Dataset
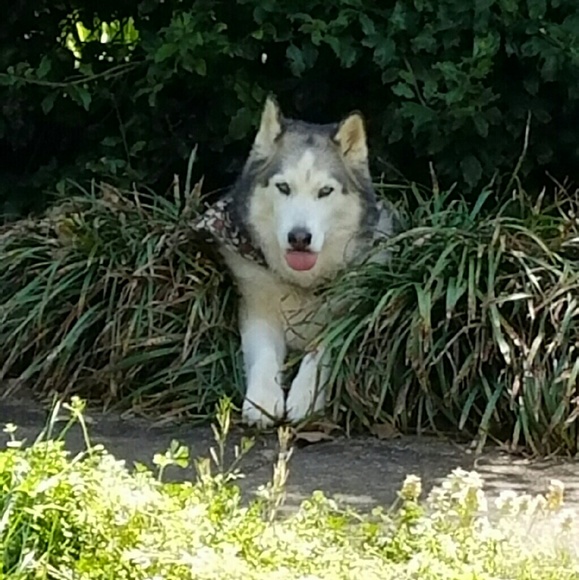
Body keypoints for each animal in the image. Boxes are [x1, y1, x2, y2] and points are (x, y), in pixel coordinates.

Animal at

...

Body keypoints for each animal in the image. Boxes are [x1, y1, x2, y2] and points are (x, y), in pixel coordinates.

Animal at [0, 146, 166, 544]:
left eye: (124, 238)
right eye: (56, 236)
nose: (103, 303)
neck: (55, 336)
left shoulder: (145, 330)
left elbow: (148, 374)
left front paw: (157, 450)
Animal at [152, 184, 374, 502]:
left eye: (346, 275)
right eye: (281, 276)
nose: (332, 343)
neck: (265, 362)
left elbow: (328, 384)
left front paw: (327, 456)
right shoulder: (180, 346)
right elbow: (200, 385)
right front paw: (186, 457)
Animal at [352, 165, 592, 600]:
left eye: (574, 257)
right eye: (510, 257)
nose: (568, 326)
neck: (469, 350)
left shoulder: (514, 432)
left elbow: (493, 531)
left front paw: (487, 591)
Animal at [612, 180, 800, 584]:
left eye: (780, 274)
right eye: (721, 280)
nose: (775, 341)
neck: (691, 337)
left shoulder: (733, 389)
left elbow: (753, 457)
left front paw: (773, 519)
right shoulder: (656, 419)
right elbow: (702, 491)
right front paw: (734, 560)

About this task
From the records above, quote only the lines running from the line with "right eye: (281, 276)" to the line with "right front paw: (734, 560)", both lines included.

Task output
right eye: (281, 276)
nose: (332, 343)
neck: (265, 362)
left elbow: (328, 384)
left front paw: (327, 456)
right shoulder: (180, 346)
right elbow: (200, 385)
right front paw: (186, 457)
Animal at [352, 165, 592, 600]:
left eye: (574, 257)
right eye: (510, 257)
nose: (568, 326)
neck: (469, 350)
left shoulder: (514, 432)
left elbow: (493, 531)
left front paw: (487, 591)
Animal at [612, 180, 800, 584]:
left eye: (780, 274)
right eye: (721, 280)
nose: (775, 341)
neck: (691, 337)
left shoulder: (733, 389)
left elbow: (753, 457)
left front paw: (773, 519)
right shoulder: (656, 419)
right elbow: (702, 491)
right front paw: (734, 560)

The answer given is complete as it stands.